Patrizia Diomi, qui a rencontré son époux alors qu’ils étaient tous deux étudiants en sciences politiques à Rome, est une battante. Chaque jour, cette mère de quatre enfants rend visite à Eugène, qui porte désormais une casquette à l’instar du vieux Tshisekedi et affiche vingt ans de plus que ses 52 ans. Elle a déjà remporté une bataille d’envergure : saisi du dossier, le Comité des droits de l’homme des Nations unies a ordonné d’annuler la condamnation irrégulière de son époux, de le remettre en liberté.

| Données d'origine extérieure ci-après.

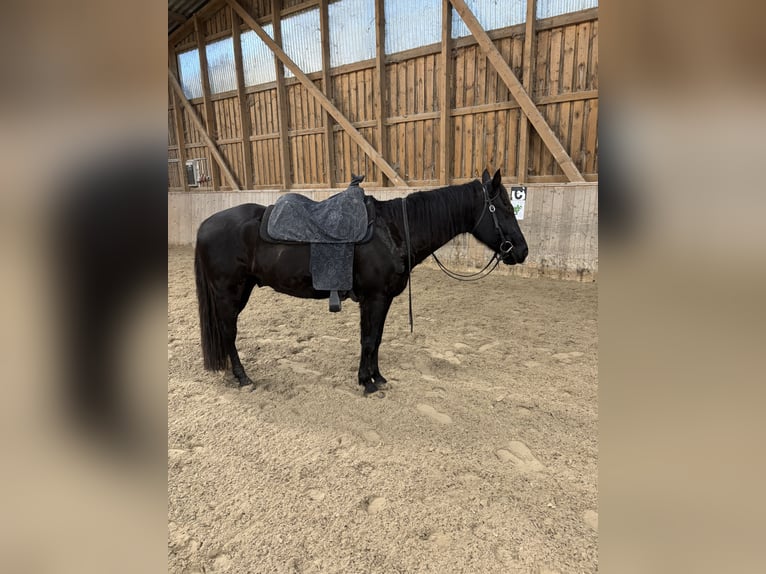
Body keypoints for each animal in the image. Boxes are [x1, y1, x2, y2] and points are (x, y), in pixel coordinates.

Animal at [194, 169, 528, 396]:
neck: (393, 230)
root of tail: (205, 225)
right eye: (505, 209)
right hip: (229, 293)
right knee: (228, 333)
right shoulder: (374, 298)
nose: (522, 251)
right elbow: (368, 340)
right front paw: (366, 383)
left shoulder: (382, 300)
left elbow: (375, 339)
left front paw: (376, 377)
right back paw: (242, 377)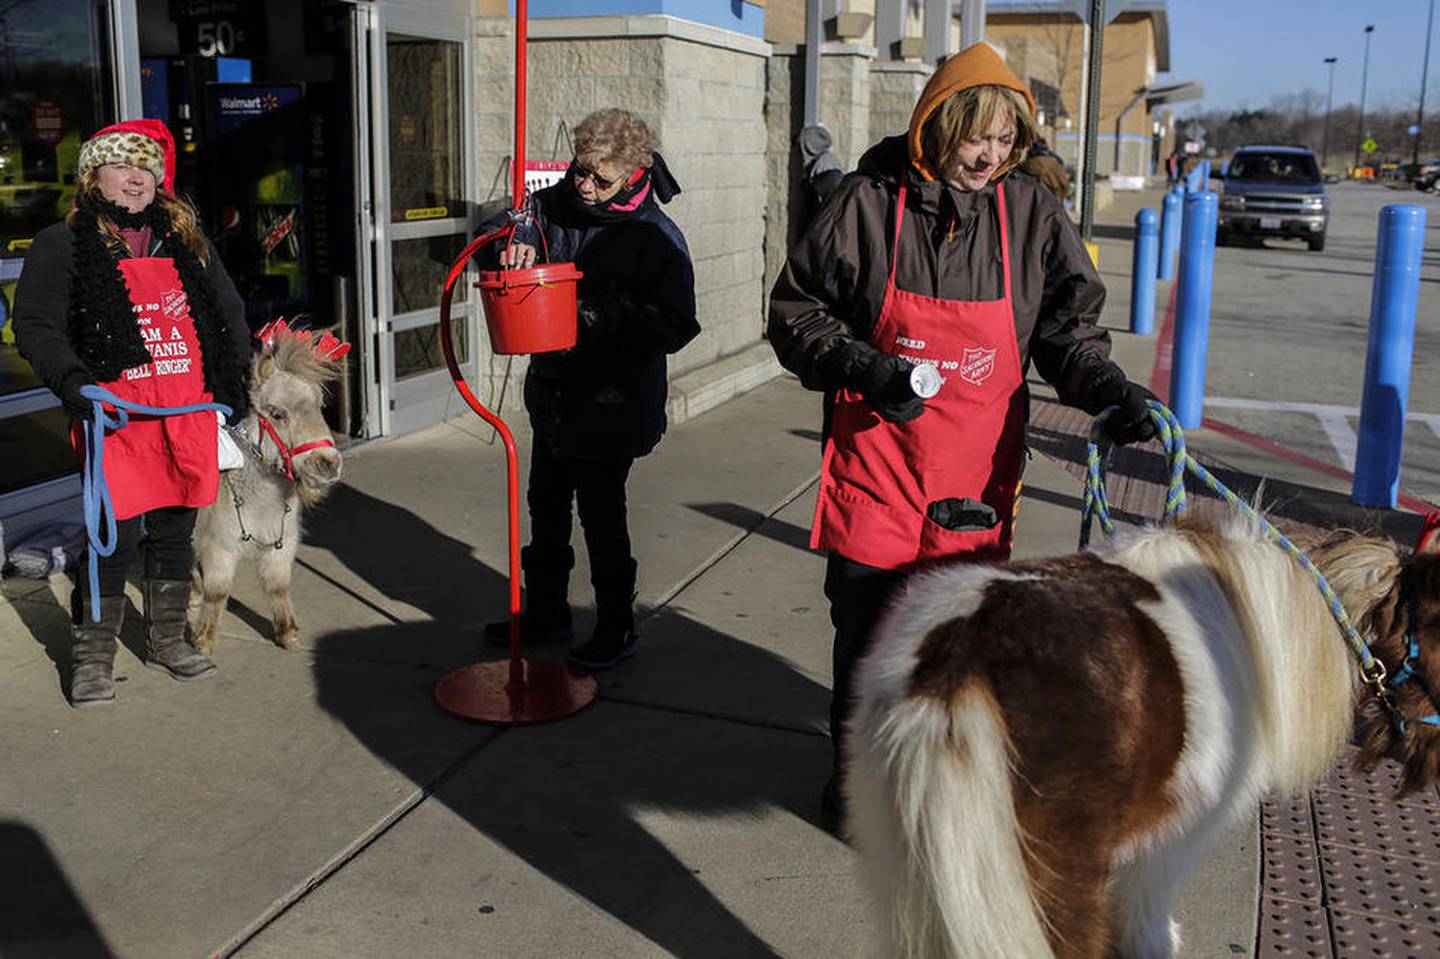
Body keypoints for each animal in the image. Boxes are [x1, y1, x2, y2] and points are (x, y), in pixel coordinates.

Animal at [188, 321, 345, 650]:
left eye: (320, 407)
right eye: (277, 413)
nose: (327, 464)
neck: (260, 503)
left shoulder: (282, 544)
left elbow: (278, 586)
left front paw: (287, 633)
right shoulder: (219, 547)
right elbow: (217, 592)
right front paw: (203, 640)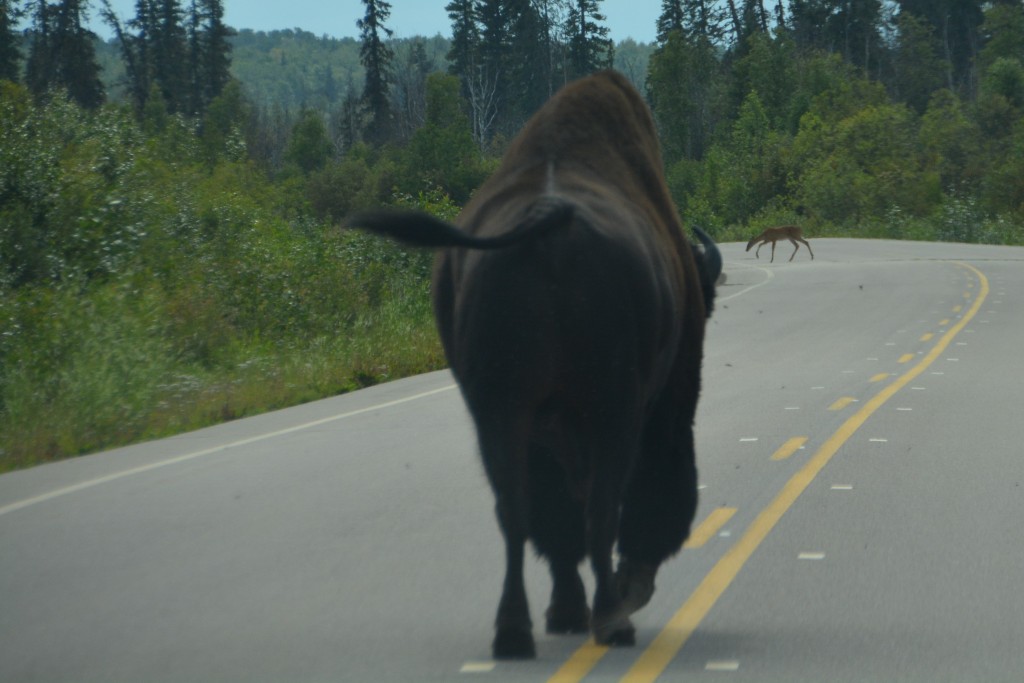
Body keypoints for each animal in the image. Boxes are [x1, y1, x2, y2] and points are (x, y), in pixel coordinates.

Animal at [348, 68, 724, 655]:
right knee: (596, 509)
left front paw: (565, 610)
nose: (640, 579)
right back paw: (611, 619)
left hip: (499, 410)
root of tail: (547, 217)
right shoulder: (662, 406)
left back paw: (515, 630)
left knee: (516, 511)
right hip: (608, 411)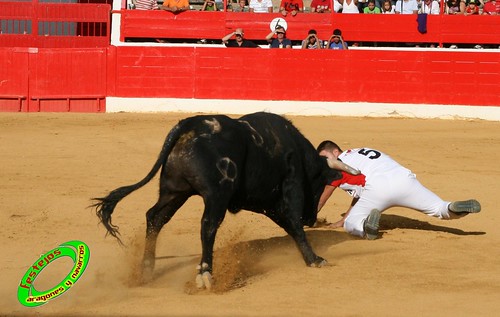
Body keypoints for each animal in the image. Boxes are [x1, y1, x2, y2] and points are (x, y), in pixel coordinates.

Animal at [93, 111, 344, 288]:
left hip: (174, 191)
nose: (310, 218)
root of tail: (189, 124)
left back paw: (146, 270)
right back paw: (205, 274)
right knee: (208, 226)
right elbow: (294, 224)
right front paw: (315, 259)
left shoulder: (267, 204)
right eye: (321, 183)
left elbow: (290, 227)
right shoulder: (289, 189)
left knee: (155, 217)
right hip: (216, 196)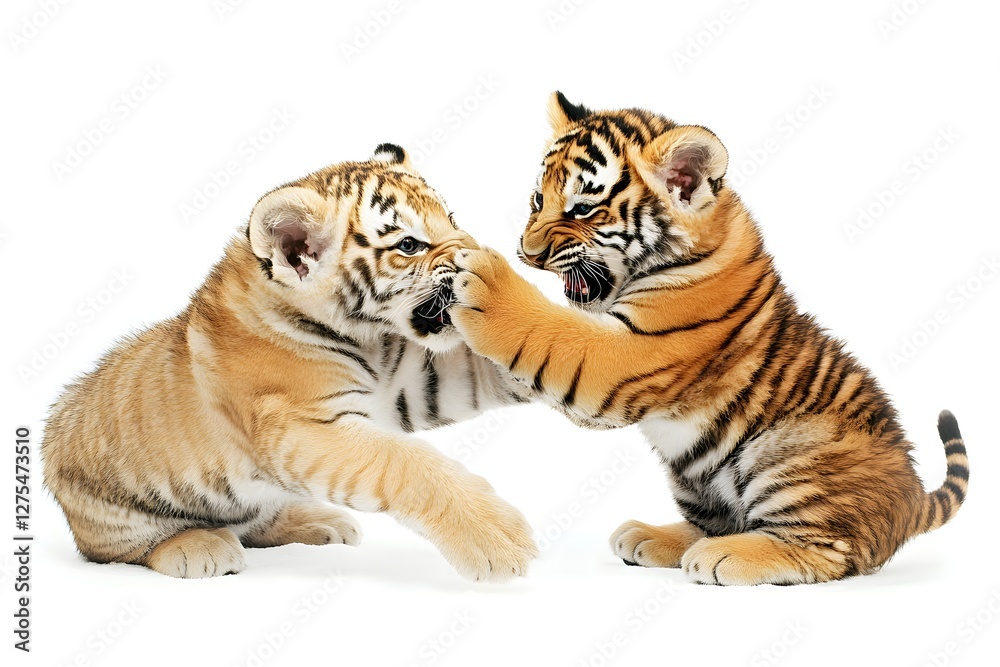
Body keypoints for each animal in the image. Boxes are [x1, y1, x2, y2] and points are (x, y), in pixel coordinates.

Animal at [42, 144, 537, 580]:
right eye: (410, 245)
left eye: (452, 220)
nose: (477, 254)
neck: (368, 339)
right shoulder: (305, 427)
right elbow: (406, 464)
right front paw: (500, 540)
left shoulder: (413, 386)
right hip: (114, 517)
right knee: (128, 550)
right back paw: (200, 547)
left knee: (258, 522)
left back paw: (322, 522)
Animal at [448, 93, 969, 585]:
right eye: (538, 201)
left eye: (583, 209)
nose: (527, 253)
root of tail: (913, 499)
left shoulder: (631, 351)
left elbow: (551, 330)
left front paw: (484, 280)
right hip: (694, 478)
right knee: (718, 521)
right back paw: (652, 538)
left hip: (792, 455)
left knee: (829, 552)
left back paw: (721, 557)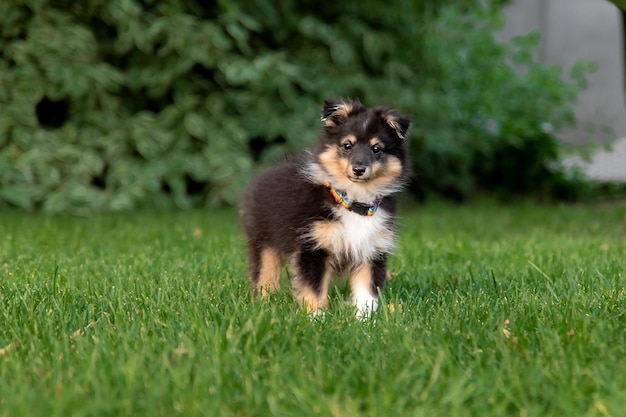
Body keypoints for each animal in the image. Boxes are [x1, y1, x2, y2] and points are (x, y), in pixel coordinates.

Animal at [239, 98, 410, 318]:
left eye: (377, 148)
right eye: (347, 145)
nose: (359, 169)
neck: (353, 202)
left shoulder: (372, 250)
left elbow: (367, 293)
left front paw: (365, 321)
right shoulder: (313, 246)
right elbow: (314, 288)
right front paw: (316, 318)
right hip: (264, 240)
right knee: (264, 274)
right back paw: (264, 305)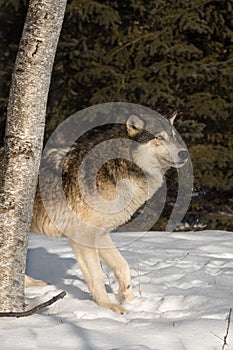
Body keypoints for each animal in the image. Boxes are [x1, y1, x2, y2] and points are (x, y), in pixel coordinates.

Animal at [29, 110, 189, 314]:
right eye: (159, 137)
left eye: (174, 136)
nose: (184, 153)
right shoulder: (83, 236)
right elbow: (97, 276)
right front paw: (109, 306)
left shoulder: (102, 234)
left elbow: (123, 266)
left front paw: (129, 300)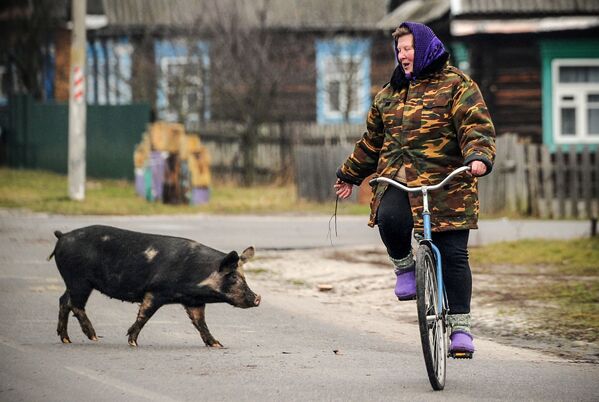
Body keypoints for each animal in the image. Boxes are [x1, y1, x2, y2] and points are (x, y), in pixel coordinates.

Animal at [47, 225, 260, 348]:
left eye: (244, 276)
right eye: (233, 276)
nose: (258, 298)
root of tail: (62, 236)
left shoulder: (193, 302)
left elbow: (201, 323)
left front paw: (217, 344)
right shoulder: (156, 291)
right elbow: (145, 315)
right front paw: (133, 342)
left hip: (74, 281)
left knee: (63, 300)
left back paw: (66, 339)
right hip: (79, 280)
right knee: (75, 305)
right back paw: (94, 338)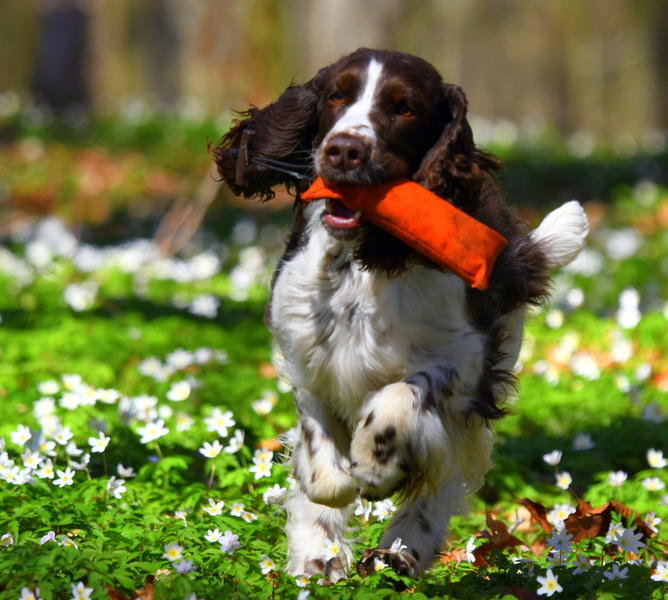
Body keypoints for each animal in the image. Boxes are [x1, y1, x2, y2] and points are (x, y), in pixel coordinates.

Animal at [210, 48, 588, 581]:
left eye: (405, 108)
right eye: (336, 95)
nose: (344, 150)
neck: (363, 260)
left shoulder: (466, 362)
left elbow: (401, 398)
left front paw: (376, 466)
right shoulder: (307, 356)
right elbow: (318, 460)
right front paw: (327, 515)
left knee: (440, 481)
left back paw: (399, 553)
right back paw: (318, 560)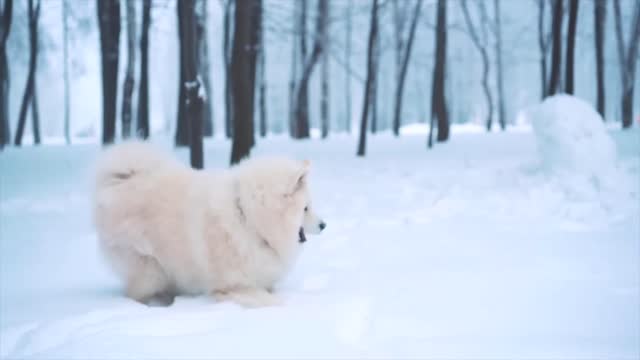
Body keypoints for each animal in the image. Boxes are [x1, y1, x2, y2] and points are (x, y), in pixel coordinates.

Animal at [91, 142, 324, 308]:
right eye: (306, 208)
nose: (324, 225)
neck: (248, 218)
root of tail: (122, 179)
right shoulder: (232, 286)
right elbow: (269, 300)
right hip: (150, 269)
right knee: (136, 293)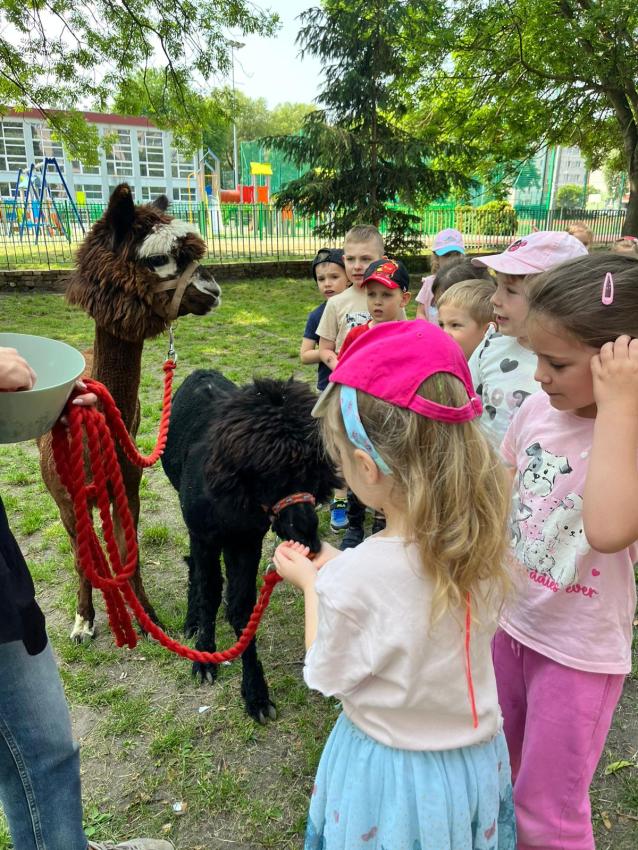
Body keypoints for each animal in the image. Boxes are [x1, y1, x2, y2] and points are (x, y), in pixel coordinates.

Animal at [38, 183, 221, 642]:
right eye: (157, 258)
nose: (212, 289)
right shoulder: (66, 500)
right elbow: (82, 558)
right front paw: (83, 619)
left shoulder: (129, 485)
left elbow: (129, 551)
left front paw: (148, 616)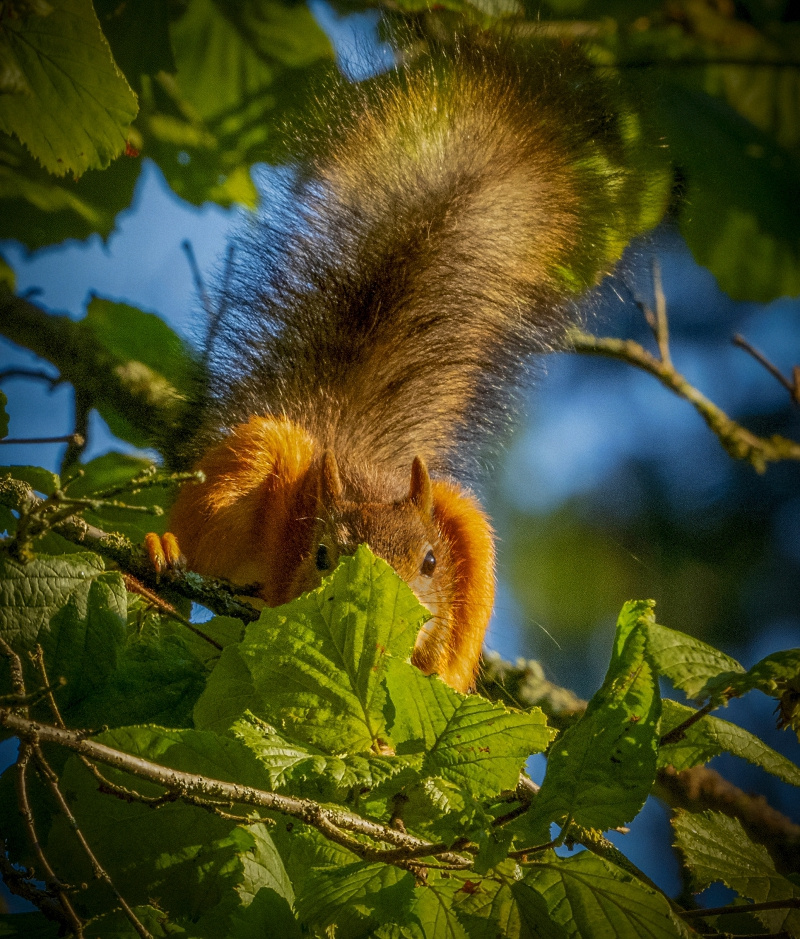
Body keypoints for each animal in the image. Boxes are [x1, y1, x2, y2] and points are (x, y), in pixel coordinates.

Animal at [151, 41, 661, 694]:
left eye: (431, 561)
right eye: (323, 556)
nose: (385, 620)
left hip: (464, 521)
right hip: (257, 458)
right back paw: (164, 549)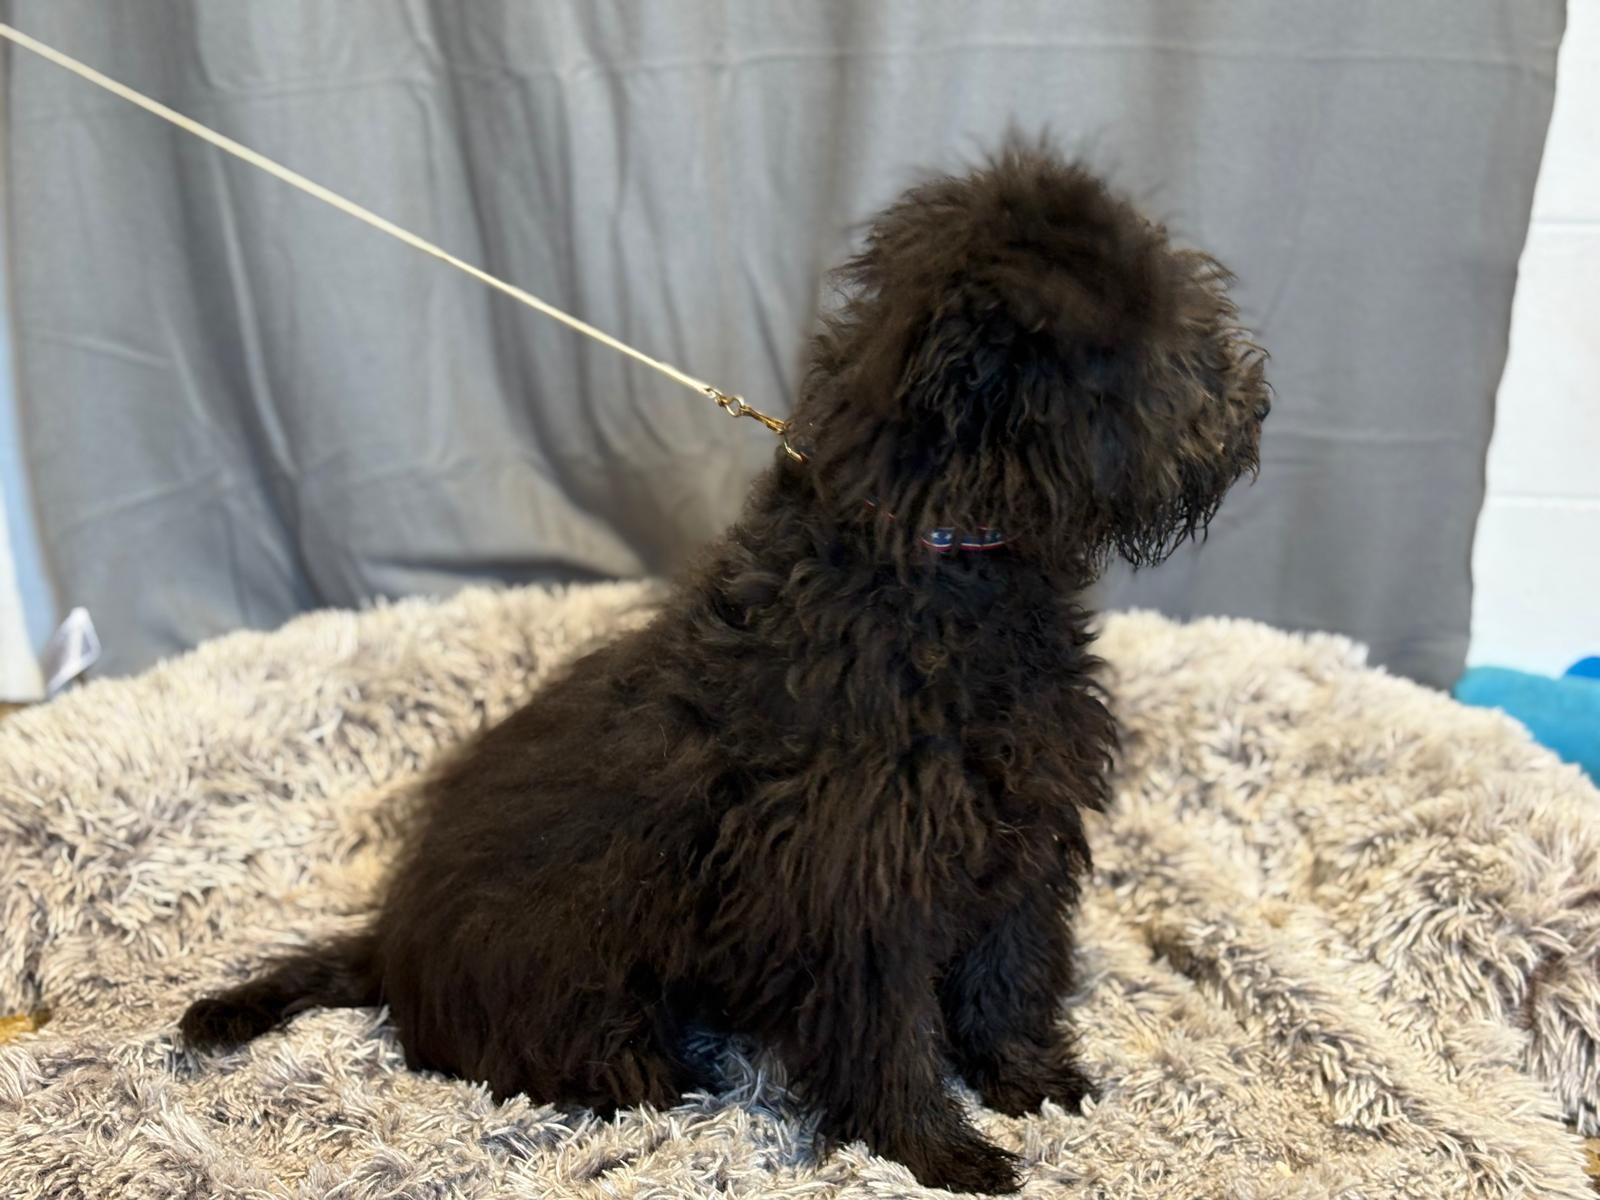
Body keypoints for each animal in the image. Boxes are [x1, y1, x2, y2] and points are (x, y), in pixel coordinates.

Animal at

Rien n’y a fait, même les accords de la Saint-Sylvestre n’ont pas réussi à faire libérer Diomi, l’un des hommes politiques les plus expérimentés du pays. Amère, Patrizia Diomi relève que le non-respect de la décision du Comité des droits de l’homme de l’ONU n’a pas empêché le Congo d’être admis dans ce cénacle…
Les proches des quatre « prisonniers emblématiques » ont le sentiment que si les jugements des tribunaux, les pressions internationales, les accords politiques échouent à obtenir l’élargissement de détenus désormais célèbres, c’est que tous, pour l’une ou l’autre raison, semblent victimes de la vindicte personnelle du chef de l’Etat ! Comme si Joseph Kabila estimait qu’ils avaient trahi sa confiance. A Kisangani, par exemple, Firmin Yangambi, un avocat brillant et ambitieux, était un ami personnel de Kabila jusqu’au jour où il se jugea plus apte que ce dernier à postuler à la fonction présidentielle.
Le maintien en détention de ces prisonniers politiques, emblématiques ou non, n’est que l’un des aspects de la déliquescence de la justice congolaise, que le garde de Sceaux Tambwe Mwamba avait lui-même épinglée très lucidement à l’issue des Etats généraux de la justice qui s’étaient tenus en mai 2017. Il avait alors écrit que « l’arrestation et la détention sont devenues un instrument d’intimidation et de terreur contre les inculpés pour les amener à libérer leurs avoirs avec à la clé le fameux principe des 3 V : V comme Villa, V comme véhicule et V comme veste, que tous les magistrats cherchent à avoir, par l’exercice d’une profession qui fut jadis un apostolat… ».